Bug 1664055 - Message collection size is too large for Zaqar
Summary: Message collection size is too large for Zaqar
Keywords:
Status: CLOSED EOL
Alias: None
Product: Red Hat OpenStack
Classification: Red Hat
Component: openstack-tripleo-common
Version: 14.0 (Rocky)
Hardware: Unspecified
OS: Unspecified
urgent
high
Target Milestone: ---
: ---
Assignee: Adriano Petrich
QA Contact: Alexander Chuzhoy
URL:
Whiteboard:
Depends On:
Blocks: 1712278
TreeView+ depends on / blocked
 
Reported: 2019-01-07 15:42 UTC by Udi Kalifon
Modified: 2023-12-15 16:17 UTC (History)
18 users (show)

Fixed In Version: openstack-tripleo-common-10.8.2-0.20191125220527.c2a83c1.el8ost
Doc Type: No Doc Update
Doc Text:
Clone Of:
: 1712278 (view as bug list)
Environment:
Last Closed: 2020-02-27 15:56:29 UTC
Target Upstream Version:
Embargoed:


Attachments (Terms of Use)


Links
System ID Private Priority Status Summary Last Updated
OpenStack gerrit 629007 0 'None' MERGED Use execution_id in Zaqar messages handler 2020-12-07 17:09:26 UTC
OpenStack gerrit 630291 0 'None' MERGED Stop sending execution object via Zaqar message 2020-12-07 17:09:27 UTC
OpenStack gerrit 630970 0 'None' MERGED Remove execution from workflow message send 2020-12-07 17:09:26 UTC
OpenStack gerrit 682151 0 'None' MERGED Stop sending execution object via Zaqar message 2020-12-07 17:09:54 UTC
Red Hat Knowledge Base (Solution) 4396231 0 None None None 2019-09-06 02:30:56 UTC

Description Udi Kalifon 2019-01-07 15:42:05 UTC
Description of problem:
I tried to deploy 3 controllers + 2 computes + 3 ceph with network isolation in a virtual test environment from the GUI (OSP14). My only configuration mistake was that I forgot to change the Ceph defaults which give too many pages and pools, so the deployment failed.

From the GUI, I clicked open the failure details dialog - but the workflow got stuck. We see this in the executor.log:

# /var/log/containers/mistral/executor.log 

ZaqarAction.queue_post failed: Error response from Zaqar. Code: 400. Title: Invalid API request. Description: Message collection size is too large. Max size 1048576.: ActionException: ZaqarAction.queue_post failed: Error response from Zaqar. Code: 400. Title: Invalid API request. Description: Message collection size is too large. Max size 1048576.
2019-01-07 09:37:29.806 1 ERROR mistral.executors.default_executor Traceback (most recent call last):
2019-01-07 09:37:29.806 1 ERROR mistral.executors.default_executor   File "/usr/lib/python2.7/site-packages/mistral/executors/default_executor.py", line 114, in run_action
2019-01-07 09:37:29.806 1 ERROR mistral.executors.default_executor     result = action.run(action_ctx)
2019-01-07 09:37:29.806 1 ERROR mistral.executors.default_executor   File "/usr/lib/python2.7/site-packages/mistral/actions/openstack/base.py", line 130, in run
2019-01-07 09:37:29.806 1 ERROR mistral.executors.default_executor     (self.__class__.__name__, self.client_method_name, str(e))
2019-01-07 09:37:29.806 1 ERROR mistral.executors.default_executor ActionException: ZaqarAction.queue_post failed: Error response from Zaqar. Code: 400. Title: Invalid API request. Description: Message collection size is too large. Max size 1048576.

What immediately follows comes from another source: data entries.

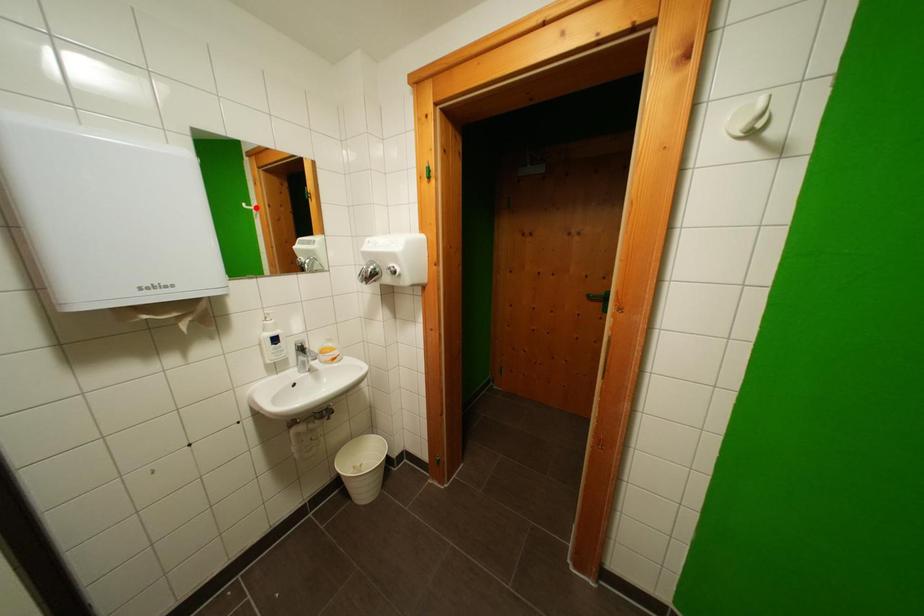
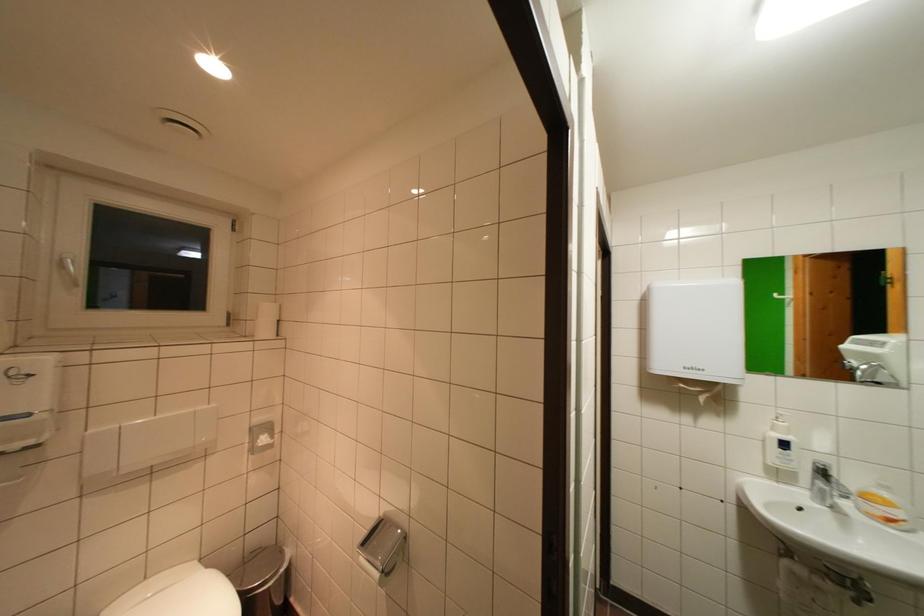
Question: I am providing you with two images of the same scene from different viewpoints. A red point is marked on the first image. At the location where the point appears in image 1, is it still visible in image 2?

Choices:
 (A) Yes
 (B) No

Answer: (A)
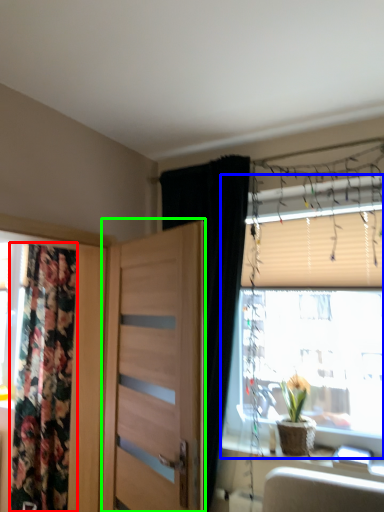
Question: Considering the real-world distances, which object is closest to curtain (highlighted by a red box)? window (highlighted by a blue box) or door (highlighted by a green box).

Choices:
 (A) window
 (B) door

Answer: (B)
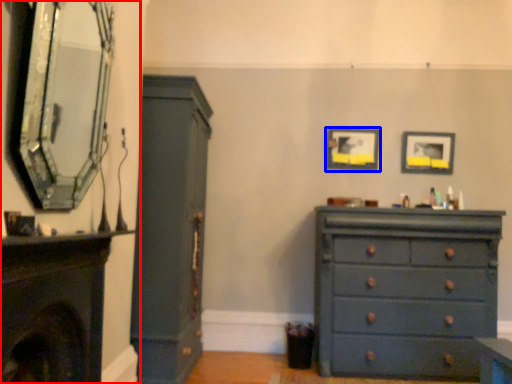
Question: Which object is closer to the camera taking this photo, fireplace (highlighted by a red box) or picture frame (highlighted by a blue box)?

Choices:
 (A) fireplace
 (B) picture frame

Answer: (A)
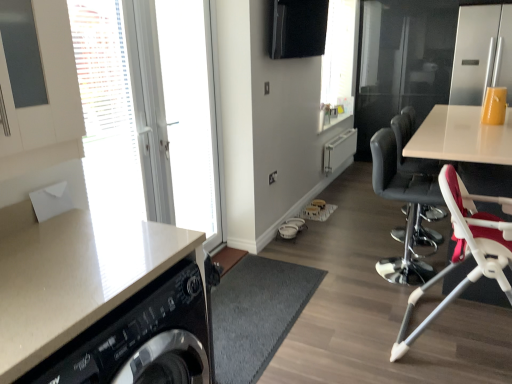
Question: Can you confirm if white glossy door at left, which ranks as the second window in back-to-front order, is taller than black leather chair at right, which appears as the 1th chair when viewed from the back?

Choices:
 (A) yes
 (B) no

Answer: (A)

Question: Is white glossy door at left, the first window when ordered from front to back, looking in the opposite direction of black leather chair at right, which appears as the 2th chair when viewed from the front?

Choices:
 (A) no
 (B) yes

Answer: (A)

Question: Is white glossy door at left, the first window when ordered from front to back, further to the viewer compared to black leather chair at right, which appears as the 2th chair when viewed from the front?

Choices:
 (A) no
 (B) yes

Answer: (A)

Question: Is white glossy door at left, the first window when ordered from front to back, at the right side of black leather chair at right, which appears as the 2th chair when viewed from the front?

Choices:
 (A) no
 (B) yes

Answer: (A)

Question: Does white glossy door at left, which ranks as the second window in back-to-front order, turn towards black leather chair at right, which appears as the 1th chair when viewed from the back?

Choices:
 (A) no
 (B) yes

Answer: (A)

Question: From the image's perspective, is white glossy door at left, which ranks as the second window in back-to-front order, located above black leather chair at right, which appears as the 2th chair when viewed from the front?

Choices:
 (A) yes
 (B) no

Answer: (A)

Question: Can you confirm if red fabric high chair at right, arranged as the first chair when viewed from the front, is shorter than black leather chair at right, which appears as the 1th chair when viewed from the back?

Choices:
 (A) no
 (B) yes

Answer: (B)

Question: Does red fabric high chair at right, positioned as the second chair in back-to-front order, appear on the left side of black leather chair at right, which appears as the 2th chair when viewed from the front?

Choices:
 (A) no
 (B) yes

Answer: (A)

Question: Considering the relative sizes of red fabric high chair at right, arranged as the first chair when viewed from the front, and black leather chair at right, which appears as the 2th chair when viewed from the front, in the image provided, is red fabric high chair at right, arranged as the first chair when viewed from the front, smaller than black leather chair at right, which appears as the 2th chair when viewed from the front,?

Choices:
 (A) no
 (B) yes

Answer: (A)

Question: Are red fabric high chair at right, arranged as the first chair when viewed from the front, and black leather chair at right, which appears as the 2th chair when viewed from the front, beside each other?

Choices:
 (A) yes
 (B) no

Answer: (B)

Question: From a real-world perspective, is red fabric high chair at right, arranged as the first chair when viewed from the front, over black leather chair at right, which appears as the 1th chair when viewed from the back?

Choices:
 (A) yes
 (B) no

Answer: (B)

Question: Considering the relative positions of red fabric high chair at right, arranged as the first chair when viewed from the front, and black leather chair at right, which appears as the 2th chair when viewed from the front, in the image provided, is red fabric high chair at right, arranged as the first chair when viewed from the front, in front of black leather chair at right, which appears as the 2th chair when viewed from the front,?

Choices:
 (A) yes
 (B) no

Answer: (A)

Question: From a real-world perspective, is transparent glass window screen at upper center, which appears as the first window screen when viewed from the back, located higher than white glossy countertop at lower left?

Choices:
 (A) no
 (B) yes

Answer: (B)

Version-Release number of selected component (if applicable):
openstack-zaqar-7.0.1-0.20180917132250.5932b8f.el7ost.noarch


How reproducible:
unknown


Steps to Reproduce:
1. Deploy a setup as described above

Comment 2 Jiri Tomasek 2019-01-07 16:12:32 UTC
In general, we can remove deprecated 'execution' item from zaqar message payload [1]. This item can potentially contain a lot of data.

Specifically for this bug, the "deployment_failures" [2] can be quite large, so we should either somehow reduce it or don't include it in the message.

[1] https://github.com/openstack/tripleo-common/blob/master/workbooks/messaging.yaml#L34
[2] https://github.com/openstack/tripleo-common/blob/master/workbooks/deployment.yaml#L939

Comment 3 Jiri Tomasek 2019-01-07 16:22:11 UTC
Partial fix: https://review.openstack.org/629007 - makes tripleo-ui ready for removal of deprecated 'execution' object from Zaqar message payload

Comment 4 Jiri Tomasek 2019-01-11 15:12:00 UTC
Before it is possible to remove execution from Zaqar message payload, python-tripleoclient needs to get updated [1]:
wait_for_message function needs to stop referencing execution id from execution object and use execution_id instead. In addition, once the message arrives or when timeout runs out, we should start polling for the execution until it is not in RUNNING state. At that point, execution should be returned. This allows us to keep zaqar messages small while providing the execution data once workflow finishes.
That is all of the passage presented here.